Funny Weather by Olivia Laing

Funny Weather brings together a career’s worth of Olivia Laing’s writing about art and culture, examining their role in our political and emotional lives. She profiles Jean-Michel Basquiat and Georgia O’Keeffe; reads Maggie Nelson and Sally Rooney; writes love letters to David Bowie and Freddie Mercury; and explores loneliness and technology, women and alcohol, sex and the body. In this remarkable, inspiring collection of essays, which the MFA Book Club read last July, the acclaimed writer and critic make a brilliant case for why art matters—especially in the turbulent political weather of the twenty-first century.

Luster by Raven Leilani

The strange relationship between Edie, a struggling 23-year-old Black artist, and a middle-aged white couple she moves in with, is the focus of this striking debut novel from U.S. writer Raven Leilani— released in the US in 2020, and in the UK in 2021. Described by The New Yorker as “a highly pleasurable interrogation of pleasure,” Leilani skewers twenty-first-century sexual, racial, and office politics with a dry, dark, and frequently absurd comic style.

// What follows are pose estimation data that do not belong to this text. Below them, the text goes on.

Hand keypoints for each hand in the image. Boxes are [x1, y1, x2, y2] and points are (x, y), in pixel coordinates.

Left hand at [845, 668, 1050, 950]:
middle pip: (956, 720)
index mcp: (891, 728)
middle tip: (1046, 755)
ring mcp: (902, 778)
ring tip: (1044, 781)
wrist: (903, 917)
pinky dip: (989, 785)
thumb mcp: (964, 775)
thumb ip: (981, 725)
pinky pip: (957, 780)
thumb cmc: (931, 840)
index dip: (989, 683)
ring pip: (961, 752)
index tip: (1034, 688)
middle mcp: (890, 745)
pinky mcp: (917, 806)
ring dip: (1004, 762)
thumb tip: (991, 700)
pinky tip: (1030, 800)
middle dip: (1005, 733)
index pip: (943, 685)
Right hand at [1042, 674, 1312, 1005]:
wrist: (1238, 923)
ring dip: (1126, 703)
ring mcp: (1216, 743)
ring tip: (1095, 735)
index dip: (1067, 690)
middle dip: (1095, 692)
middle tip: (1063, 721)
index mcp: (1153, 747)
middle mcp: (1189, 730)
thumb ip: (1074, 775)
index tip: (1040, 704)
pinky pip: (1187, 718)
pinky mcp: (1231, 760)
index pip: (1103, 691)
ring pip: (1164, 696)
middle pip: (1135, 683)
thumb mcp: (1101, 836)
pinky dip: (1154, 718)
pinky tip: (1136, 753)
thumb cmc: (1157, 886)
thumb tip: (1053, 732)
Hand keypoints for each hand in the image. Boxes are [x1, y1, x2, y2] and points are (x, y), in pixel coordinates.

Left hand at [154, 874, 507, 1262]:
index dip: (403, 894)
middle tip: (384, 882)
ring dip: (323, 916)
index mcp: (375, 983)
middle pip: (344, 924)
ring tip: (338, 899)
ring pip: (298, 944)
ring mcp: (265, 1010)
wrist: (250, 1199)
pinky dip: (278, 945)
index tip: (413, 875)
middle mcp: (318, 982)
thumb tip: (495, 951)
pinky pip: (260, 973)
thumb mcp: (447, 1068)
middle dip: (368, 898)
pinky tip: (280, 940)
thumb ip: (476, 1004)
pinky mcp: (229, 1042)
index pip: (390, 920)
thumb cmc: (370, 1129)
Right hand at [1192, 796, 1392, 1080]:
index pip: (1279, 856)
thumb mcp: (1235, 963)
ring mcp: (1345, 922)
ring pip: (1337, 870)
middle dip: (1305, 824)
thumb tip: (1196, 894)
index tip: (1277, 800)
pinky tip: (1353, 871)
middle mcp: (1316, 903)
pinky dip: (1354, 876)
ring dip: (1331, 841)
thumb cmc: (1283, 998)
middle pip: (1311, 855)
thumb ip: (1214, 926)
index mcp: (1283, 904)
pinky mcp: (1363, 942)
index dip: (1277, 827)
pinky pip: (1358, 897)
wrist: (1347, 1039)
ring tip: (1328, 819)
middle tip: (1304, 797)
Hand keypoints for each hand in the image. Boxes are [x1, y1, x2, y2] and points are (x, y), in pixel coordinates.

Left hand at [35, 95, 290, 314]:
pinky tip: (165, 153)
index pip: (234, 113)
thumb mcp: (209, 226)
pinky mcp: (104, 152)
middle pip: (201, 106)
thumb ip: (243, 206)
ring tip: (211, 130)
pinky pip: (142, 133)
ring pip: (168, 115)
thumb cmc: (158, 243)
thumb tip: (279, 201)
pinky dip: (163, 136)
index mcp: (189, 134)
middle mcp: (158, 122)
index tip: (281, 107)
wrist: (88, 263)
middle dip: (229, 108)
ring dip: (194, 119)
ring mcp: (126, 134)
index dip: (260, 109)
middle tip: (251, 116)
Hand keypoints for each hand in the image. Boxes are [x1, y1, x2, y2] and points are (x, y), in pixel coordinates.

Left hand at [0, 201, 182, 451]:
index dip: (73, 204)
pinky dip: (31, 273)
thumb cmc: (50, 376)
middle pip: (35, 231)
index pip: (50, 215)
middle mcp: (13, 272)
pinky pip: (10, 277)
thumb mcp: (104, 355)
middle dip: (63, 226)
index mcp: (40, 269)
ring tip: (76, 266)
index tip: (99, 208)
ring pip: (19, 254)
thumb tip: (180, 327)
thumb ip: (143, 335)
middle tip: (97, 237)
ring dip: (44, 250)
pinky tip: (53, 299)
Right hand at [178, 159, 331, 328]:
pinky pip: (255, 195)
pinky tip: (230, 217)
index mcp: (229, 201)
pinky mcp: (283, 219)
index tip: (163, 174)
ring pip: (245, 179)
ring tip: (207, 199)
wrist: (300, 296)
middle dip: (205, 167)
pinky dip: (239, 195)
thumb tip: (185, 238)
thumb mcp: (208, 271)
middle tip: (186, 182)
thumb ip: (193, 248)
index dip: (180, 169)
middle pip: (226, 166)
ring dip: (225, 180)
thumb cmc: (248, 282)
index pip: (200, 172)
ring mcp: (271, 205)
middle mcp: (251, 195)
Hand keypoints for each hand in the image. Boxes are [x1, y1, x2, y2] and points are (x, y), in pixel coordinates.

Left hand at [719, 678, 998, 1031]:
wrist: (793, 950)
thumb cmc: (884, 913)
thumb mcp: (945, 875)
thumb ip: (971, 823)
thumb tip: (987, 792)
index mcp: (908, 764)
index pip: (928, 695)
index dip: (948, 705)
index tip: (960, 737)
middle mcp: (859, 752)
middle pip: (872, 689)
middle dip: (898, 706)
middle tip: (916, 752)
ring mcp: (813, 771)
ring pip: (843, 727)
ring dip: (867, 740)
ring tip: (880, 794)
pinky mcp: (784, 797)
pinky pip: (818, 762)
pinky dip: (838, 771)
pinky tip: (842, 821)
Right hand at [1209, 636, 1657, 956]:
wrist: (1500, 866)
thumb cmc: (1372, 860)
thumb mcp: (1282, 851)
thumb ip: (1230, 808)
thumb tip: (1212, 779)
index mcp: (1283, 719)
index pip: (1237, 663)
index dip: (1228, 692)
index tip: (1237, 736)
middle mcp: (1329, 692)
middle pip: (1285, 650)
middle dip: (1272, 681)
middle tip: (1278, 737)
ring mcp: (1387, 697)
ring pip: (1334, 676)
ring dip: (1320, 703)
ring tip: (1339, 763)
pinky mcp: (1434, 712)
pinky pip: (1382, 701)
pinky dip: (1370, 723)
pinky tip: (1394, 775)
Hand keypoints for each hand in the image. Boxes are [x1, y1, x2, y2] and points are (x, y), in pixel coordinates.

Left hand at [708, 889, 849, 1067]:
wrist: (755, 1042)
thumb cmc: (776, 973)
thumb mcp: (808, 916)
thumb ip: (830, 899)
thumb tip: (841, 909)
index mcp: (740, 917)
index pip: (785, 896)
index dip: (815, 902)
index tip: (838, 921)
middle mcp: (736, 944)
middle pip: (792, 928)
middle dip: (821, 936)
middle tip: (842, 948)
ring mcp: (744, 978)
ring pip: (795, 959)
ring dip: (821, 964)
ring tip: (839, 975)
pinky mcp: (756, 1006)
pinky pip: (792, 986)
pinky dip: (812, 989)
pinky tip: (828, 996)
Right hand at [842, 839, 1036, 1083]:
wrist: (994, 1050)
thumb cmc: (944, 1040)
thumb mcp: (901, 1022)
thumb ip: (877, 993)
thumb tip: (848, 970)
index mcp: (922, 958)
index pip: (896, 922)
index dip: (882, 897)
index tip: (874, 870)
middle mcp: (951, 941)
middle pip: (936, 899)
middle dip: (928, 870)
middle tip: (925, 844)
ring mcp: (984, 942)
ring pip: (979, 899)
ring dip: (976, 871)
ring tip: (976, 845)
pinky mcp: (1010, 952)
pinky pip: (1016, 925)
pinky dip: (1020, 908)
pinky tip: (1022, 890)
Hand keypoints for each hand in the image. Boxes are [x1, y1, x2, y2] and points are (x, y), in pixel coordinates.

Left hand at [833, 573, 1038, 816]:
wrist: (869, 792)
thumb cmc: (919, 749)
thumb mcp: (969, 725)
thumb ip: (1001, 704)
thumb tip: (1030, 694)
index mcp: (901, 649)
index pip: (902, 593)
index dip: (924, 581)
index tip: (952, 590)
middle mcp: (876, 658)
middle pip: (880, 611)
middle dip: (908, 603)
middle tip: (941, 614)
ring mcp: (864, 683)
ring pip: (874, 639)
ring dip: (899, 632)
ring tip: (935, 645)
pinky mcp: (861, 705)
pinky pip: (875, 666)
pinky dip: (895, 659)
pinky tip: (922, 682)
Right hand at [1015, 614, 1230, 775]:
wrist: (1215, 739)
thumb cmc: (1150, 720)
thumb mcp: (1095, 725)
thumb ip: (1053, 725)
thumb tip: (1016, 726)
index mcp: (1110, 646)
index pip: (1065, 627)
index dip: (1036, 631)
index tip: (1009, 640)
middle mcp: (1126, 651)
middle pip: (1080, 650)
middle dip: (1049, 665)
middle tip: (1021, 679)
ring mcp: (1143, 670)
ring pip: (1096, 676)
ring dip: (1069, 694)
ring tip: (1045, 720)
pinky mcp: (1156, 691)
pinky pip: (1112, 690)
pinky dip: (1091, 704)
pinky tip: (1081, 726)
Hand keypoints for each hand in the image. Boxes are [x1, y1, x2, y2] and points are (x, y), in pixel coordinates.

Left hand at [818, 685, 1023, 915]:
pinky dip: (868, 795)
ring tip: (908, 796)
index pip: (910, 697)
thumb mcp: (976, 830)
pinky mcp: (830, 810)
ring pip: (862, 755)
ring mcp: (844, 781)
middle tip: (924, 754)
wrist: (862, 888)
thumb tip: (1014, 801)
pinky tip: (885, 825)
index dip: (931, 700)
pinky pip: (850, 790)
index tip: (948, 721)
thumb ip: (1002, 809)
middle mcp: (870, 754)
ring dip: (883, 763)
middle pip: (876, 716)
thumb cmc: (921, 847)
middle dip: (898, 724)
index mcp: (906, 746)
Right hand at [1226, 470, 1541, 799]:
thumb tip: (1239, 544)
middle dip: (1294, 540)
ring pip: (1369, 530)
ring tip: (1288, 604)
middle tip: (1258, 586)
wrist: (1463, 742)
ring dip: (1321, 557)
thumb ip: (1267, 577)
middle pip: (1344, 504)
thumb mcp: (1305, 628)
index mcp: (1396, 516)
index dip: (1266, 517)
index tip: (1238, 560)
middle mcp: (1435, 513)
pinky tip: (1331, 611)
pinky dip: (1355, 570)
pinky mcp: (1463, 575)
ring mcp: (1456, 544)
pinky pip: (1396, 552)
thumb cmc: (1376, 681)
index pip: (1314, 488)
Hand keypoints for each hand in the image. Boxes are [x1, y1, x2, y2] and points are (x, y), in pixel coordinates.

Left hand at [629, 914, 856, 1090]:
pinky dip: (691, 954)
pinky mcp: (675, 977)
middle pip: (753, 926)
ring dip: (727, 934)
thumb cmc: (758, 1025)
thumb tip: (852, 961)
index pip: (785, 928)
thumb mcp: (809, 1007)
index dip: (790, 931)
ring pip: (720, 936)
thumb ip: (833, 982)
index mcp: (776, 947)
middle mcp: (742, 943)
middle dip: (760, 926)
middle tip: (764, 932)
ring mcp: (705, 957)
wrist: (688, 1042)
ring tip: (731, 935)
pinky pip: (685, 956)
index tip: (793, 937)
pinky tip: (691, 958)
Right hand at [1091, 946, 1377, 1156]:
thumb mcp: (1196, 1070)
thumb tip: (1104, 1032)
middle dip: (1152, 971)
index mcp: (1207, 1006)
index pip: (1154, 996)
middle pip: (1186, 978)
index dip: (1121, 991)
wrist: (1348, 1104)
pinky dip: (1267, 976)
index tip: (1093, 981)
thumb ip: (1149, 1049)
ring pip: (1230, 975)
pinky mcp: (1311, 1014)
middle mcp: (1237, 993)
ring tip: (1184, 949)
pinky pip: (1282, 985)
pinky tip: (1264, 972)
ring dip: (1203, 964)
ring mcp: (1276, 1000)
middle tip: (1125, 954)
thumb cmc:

Open Water by Caleb Azumah Nelson

With his debut Open Water—ostensibly a love story between a young photographer and a dancer—Azumah Nelson uses his central romance to explore themes of race, class, and London life while taking risks with form (the narrative is in the second-person, neither central character is named). It’s a celebration of Black artistic excellence, weaving in the photography of Roy DeCarava, Barry Jenkins, Solange, and Kendrick Lamar; and even Zadie Smith makes a cameo. It is described as a “bracing and nuanced exploration of black masculinity,” while The Guardian praises Azumah Nelson’s “elegance of style” and “exciting ambition.”